À Bruxelles, Bozar s’intéresse à la créativité exceptionnelle d’un couple d’artistes ayant marqué l’art moderne Hans/Jean Arp et Sophie Taeuber-Arp. Dans un podcast en six épisodes, Safia Kessas, connue pour explorer les trajectoires de femmes évincées des narrations, invite à se rapprocher de Sophie, de sa singularité artistique, son génie pluridisciplinaire et à déconstruire le mythe de la « femme de ».
L’Aubette de Strasbourg, vous voyez ? C’est un peu la Chapelle Sixtine de l’art moderne et c’est en grande partie à Sophie Taeuber-Arp que nous la devons. D’emblée, Safia Kessas avoue tout : la journaliste, autrice et réalisatrice bien informée (Mondrian, Kandinsky, tout ça, elle connaît) n’avait jamais entendu parler de Sophie Taeuber-Arp avant la publication récente du fonds d’archives personnelles de l’artiste. C’est que son œuvre est restée longtemps moins connue que celle de son mari.
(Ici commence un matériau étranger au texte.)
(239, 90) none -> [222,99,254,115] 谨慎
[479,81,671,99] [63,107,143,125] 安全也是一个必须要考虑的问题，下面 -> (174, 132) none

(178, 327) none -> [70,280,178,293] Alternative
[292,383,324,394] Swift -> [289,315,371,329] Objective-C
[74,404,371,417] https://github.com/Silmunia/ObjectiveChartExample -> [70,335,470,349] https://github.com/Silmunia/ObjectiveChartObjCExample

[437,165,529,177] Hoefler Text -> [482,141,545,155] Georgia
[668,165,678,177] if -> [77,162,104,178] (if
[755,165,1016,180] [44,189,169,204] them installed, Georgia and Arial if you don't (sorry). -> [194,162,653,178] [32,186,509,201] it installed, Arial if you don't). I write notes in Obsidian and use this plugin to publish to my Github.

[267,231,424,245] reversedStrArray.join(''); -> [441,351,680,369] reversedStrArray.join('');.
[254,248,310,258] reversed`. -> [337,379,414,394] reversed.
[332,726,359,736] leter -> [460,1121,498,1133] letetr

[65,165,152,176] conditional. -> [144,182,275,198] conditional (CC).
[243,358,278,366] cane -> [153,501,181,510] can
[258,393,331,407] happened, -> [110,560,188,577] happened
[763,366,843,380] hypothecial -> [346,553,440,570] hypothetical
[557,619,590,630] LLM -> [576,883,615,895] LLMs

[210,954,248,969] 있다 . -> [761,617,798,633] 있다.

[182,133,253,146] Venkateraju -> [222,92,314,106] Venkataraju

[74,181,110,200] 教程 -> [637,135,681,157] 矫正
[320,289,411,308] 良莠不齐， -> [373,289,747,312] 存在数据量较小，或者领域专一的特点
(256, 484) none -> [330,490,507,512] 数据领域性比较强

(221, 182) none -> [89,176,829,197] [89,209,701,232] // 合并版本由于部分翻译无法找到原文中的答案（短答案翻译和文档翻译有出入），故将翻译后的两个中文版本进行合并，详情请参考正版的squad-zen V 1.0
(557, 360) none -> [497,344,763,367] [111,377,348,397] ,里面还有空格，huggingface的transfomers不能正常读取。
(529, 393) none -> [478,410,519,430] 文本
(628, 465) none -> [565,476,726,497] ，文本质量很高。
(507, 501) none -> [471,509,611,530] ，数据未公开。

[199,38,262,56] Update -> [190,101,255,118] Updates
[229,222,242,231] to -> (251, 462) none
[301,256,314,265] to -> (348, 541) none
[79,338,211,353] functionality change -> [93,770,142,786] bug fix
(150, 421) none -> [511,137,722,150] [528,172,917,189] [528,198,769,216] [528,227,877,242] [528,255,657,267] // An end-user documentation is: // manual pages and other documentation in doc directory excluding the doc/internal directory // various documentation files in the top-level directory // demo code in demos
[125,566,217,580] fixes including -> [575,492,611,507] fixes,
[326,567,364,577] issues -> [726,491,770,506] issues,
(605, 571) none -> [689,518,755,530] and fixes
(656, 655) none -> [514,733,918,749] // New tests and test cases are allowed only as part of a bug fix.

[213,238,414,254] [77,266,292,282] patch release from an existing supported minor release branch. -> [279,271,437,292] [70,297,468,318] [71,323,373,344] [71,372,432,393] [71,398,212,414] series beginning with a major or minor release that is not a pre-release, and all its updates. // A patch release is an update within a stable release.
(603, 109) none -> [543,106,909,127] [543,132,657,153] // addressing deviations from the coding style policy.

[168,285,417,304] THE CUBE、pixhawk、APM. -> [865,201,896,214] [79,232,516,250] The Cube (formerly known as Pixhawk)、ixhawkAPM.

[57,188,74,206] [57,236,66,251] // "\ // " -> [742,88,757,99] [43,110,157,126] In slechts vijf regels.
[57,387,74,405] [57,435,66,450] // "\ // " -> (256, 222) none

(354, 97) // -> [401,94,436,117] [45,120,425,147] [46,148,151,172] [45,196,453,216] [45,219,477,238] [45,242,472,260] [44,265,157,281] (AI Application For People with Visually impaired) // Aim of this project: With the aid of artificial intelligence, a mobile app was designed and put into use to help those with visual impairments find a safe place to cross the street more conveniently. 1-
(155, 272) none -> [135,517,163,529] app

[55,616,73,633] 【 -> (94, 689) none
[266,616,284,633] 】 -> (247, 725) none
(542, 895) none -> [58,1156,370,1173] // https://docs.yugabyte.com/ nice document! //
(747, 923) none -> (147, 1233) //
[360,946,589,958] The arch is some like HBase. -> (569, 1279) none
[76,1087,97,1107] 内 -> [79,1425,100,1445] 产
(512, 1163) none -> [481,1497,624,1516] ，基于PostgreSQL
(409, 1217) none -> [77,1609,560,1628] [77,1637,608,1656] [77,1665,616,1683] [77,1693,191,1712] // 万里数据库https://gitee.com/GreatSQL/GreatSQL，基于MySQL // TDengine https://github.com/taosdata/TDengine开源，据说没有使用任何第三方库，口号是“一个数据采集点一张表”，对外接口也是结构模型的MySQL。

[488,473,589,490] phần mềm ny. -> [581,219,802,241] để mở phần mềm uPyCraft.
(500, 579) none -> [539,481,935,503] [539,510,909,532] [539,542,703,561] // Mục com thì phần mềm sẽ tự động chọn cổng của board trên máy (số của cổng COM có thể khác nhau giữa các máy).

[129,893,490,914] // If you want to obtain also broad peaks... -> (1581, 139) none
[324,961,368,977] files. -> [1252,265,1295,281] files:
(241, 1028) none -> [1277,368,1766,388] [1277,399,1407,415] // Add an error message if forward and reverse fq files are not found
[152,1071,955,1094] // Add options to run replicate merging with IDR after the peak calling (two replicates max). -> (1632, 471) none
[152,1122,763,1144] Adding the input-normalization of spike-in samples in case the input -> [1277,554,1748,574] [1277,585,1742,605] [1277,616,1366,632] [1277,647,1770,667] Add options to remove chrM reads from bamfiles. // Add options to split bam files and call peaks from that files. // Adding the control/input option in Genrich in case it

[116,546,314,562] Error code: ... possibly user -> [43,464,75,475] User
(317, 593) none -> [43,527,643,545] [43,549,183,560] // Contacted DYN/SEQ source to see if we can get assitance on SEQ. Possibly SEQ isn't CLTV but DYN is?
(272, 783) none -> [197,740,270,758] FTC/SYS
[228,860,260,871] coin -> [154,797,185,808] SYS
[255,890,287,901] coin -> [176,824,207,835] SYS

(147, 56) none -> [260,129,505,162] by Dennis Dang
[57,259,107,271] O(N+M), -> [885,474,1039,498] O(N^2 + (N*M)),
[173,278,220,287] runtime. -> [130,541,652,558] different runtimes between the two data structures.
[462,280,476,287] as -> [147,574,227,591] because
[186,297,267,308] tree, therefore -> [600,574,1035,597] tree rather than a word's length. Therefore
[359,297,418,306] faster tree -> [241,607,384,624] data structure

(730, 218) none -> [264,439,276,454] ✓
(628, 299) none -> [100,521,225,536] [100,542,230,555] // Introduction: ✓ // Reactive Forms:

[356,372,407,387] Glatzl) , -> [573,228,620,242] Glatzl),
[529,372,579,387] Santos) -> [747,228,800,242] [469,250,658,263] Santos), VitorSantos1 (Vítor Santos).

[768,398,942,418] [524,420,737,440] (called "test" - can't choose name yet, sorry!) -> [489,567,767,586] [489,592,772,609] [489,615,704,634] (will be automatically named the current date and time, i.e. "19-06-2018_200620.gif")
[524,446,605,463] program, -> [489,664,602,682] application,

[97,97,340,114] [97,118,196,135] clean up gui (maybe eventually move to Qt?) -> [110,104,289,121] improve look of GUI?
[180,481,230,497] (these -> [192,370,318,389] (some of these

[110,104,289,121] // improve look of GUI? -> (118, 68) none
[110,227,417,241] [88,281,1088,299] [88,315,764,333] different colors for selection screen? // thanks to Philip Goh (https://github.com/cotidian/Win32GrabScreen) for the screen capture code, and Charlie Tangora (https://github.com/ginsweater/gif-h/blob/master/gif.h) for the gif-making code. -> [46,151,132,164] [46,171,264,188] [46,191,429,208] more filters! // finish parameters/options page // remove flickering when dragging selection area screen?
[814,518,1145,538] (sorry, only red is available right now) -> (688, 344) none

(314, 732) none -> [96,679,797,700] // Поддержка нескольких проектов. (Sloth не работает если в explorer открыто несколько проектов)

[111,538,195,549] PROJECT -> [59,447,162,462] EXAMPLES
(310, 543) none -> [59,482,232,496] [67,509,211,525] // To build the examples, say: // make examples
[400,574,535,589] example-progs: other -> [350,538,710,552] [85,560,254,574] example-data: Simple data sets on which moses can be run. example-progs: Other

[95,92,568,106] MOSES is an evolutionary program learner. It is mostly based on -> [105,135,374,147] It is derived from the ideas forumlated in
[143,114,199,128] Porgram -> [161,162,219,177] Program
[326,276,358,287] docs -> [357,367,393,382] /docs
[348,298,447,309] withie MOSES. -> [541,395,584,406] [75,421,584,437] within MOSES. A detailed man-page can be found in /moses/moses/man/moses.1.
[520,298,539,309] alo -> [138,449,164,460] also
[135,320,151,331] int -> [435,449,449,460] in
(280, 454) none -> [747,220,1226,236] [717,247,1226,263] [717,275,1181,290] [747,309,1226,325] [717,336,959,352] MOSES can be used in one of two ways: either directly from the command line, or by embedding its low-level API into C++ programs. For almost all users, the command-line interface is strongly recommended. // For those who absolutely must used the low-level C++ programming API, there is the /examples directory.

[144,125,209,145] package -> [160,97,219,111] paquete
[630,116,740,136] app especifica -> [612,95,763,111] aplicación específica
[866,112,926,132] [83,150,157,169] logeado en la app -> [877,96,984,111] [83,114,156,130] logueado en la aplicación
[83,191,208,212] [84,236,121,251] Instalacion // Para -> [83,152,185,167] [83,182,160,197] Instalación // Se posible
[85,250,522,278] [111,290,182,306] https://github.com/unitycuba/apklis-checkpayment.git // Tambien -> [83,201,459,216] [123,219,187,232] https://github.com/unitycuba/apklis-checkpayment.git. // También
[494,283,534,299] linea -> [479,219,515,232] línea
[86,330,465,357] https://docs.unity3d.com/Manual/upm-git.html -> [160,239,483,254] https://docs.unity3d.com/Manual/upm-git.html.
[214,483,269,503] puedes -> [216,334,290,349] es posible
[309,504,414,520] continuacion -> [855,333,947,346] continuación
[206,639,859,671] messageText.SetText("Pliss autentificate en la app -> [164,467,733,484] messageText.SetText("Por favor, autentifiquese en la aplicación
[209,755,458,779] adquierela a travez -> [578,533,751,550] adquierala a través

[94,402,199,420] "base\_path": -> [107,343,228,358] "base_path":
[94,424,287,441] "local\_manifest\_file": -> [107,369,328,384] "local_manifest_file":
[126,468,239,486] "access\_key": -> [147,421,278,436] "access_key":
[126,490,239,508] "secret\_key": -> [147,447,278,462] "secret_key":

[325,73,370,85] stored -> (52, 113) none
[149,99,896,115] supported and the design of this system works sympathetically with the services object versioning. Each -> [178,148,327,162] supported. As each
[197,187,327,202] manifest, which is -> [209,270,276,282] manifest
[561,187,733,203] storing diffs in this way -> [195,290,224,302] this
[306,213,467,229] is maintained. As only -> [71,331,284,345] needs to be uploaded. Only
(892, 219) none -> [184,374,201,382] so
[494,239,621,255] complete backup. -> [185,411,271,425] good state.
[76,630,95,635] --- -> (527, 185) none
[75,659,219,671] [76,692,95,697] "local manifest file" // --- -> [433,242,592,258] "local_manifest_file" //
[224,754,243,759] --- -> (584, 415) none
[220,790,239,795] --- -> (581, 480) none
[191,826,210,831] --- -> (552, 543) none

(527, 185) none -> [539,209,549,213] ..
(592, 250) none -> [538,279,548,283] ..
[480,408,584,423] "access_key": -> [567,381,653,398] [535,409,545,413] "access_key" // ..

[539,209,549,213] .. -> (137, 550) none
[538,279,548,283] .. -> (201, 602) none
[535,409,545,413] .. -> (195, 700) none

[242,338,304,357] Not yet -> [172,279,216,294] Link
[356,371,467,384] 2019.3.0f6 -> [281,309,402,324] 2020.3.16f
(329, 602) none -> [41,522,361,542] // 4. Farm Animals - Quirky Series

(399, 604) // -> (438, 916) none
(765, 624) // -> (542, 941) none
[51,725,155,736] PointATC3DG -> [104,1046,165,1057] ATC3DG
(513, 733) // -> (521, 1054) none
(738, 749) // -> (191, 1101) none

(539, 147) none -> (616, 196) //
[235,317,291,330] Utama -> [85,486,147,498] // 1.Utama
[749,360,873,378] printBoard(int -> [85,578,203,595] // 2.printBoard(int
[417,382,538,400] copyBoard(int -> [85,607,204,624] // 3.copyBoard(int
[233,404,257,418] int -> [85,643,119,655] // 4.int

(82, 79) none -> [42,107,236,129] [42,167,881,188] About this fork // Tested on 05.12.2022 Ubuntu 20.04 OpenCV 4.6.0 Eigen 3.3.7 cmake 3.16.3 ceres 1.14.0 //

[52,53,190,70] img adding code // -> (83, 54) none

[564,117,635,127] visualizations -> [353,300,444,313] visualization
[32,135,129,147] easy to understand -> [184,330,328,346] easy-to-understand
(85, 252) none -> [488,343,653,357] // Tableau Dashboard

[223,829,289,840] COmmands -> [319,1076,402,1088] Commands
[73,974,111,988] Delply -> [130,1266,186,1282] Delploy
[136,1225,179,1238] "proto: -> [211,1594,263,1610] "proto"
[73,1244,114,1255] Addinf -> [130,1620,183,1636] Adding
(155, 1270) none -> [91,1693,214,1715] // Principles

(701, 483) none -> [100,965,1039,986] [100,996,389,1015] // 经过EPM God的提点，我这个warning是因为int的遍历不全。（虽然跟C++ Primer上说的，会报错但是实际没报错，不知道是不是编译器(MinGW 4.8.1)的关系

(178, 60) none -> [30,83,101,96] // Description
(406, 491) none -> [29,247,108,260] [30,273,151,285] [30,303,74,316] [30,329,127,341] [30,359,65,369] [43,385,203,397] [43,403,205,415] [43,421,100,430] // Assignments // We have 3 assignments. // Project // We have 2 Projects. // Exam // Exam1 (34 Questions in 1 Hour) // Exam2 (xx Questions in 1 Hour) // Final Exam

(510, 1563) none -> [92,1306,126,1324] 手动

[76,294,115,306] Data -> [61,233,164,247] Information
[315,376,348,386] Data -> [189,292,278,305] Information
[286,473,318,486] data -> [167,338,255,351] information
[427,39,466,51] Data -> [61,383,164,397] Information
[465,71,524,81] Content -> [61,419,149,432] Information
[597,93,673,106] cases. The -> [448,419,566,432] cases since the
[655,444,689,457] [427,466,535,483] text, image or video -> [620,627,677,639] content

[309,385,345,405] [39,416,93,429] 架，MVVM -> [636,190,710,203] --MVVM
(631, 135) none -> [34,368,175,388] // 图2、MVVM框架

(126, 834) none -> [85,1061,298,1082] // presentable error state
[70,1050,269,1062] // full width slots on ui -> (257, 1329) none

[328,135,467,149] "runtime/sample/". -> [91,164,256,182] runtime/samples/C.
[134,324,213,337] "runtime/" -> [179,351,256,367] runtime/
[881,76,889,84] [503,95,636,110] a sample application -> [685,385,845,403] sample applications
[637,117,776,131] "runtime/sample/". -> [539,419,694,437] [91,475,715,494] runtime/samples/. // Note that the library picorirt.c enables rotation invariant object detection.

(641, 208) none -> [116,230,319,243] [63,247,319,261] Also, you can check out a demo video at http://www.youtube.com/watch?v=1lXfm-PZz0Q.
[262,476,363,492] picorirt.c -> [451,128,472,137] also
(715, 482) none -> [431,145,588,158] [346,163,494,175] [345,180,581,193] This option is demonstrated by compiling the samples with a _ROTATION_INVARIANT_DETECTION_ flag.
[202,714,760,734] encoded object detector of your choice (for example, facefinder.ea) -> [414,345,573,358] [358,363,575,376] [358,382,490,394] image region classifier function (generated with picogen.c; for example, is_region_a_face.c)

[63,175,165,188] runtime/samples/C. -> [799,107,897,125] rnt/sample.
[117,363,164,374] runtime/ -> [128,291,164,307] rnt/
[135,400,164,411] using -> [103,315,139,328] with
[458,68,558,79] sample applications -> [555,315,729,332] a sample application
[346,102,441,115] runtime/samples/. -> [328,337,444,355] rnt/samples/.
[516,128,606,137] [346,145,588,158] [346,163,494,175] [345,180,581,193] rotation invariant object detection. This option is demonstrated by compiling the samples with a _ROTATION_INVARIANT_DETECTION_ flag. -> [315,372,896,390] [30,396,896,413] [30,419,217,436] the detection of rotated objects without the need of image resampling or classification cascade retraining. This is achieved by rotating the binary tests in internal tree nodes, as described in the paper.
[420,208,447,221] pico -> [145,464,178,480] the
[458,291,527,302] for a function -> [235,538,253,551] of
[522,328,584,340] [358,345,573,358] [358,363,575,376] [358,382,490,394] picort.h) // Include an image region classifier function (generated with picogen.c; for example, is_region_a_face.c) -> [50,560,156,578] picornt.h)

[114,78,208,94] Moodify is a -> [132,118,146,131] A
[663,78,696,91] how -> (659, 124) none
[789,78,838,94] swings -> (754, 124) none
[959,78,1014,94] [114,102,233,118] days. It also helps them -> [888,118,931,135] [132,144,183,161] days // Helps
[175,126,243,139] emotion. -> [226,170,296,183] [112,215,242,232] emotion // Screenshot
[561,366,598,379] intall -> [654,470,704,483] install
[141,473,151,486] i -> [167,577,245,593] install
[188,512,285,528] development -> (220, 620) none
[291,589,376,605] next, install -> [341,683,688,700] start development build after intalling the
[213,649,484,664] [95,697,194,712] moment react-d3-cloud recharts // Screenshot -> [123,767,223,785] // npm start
Or elle a profondément marqué l’histoire de l’art du XXe siècle.
Dans ce podcast a priori destiné à celles et ceux qui s’intéressent à l’histoire de l’art, Safia Kessas parvient à captiver tous les publics grâce à une écriture enveloppante qui invite à plonger dans les contextes intime, politique et sociétal de Sophie Taeuber-Arp, cette artiste fascinante.
Pourquoi Sophie Taeuber-Arp est-elle restée dans l'ombre de l'histoire ?
Dès les premiers instants, la voix posée de la journaliste, accompagnée d’une bande-son subtile, pose le cadre : il s’agit avant tout de redonner à Sophie Taeuber-Arp la place qui lui revient dans l’Histoire. Et quelle place ! Professeure, danseuse, architecte d’intérieur, sculptrice, peintre… Les étiquettes se multiplient, mais ne suffisent pas à cerner toute l’étendue de son talent.
La série nous permet ainsi de saisir les paradoxes d’une artiste naviguant entre son émancipation et les pressions domestiques, une dualité explorée dans l’épisode sur la maison-atelier à Clamart. Sophie Taeuber-Arp y est dépeinte comme une figure tiraillée entre ses responsabilités de créatrice et celles de femme au foyer, à une époque où la place des femmes artistes était un combat de tous les instants.
À travers des témoignages d’experts, dont l’historienne Walburga Krupp, le podcast questionne la postérité de Sophie Taeuber-Arp. Pourquoi, malgré ses apports majeurs à l’art abstrait, a-t-elle été invisibilisée pendant des décennies ? Jean Arp, dévasté par la mort de sa femme, a tenté de la faire revivre à travers son propre travail, compilant un « catalogue raisonné » de ses œuvres. Michelle Perrot, autre intervenante clé du podcast, ne manque pas de rappeler l’ambiguïté d’un tel geste d’amour car il risque d’enfermer Sophie dans le regard de son époux.
Le point fort du podcast réside dans sa capacité à raconter un pan de l’Histoire tout en reliant l’intime et le politique. L’art de Sophie Taeuber-Arp est indissociable de son époque, du patriarcat, de la guerre ou de son regard critique sur la montée du fascisme. Safia Kessas fait résonner ce contexte historique avec justesse, nous offrant une Sophie… plus proche. Ses lettres, extraites avec soin, révèlent une femme pleine de vie et de doutes, mais toujours résolue à créer, malgré les tempêtes du siècle.
Sophie Taeuber-Arp est un podcast belge de Safia Kessas, co-produit par Bozar et IOTA.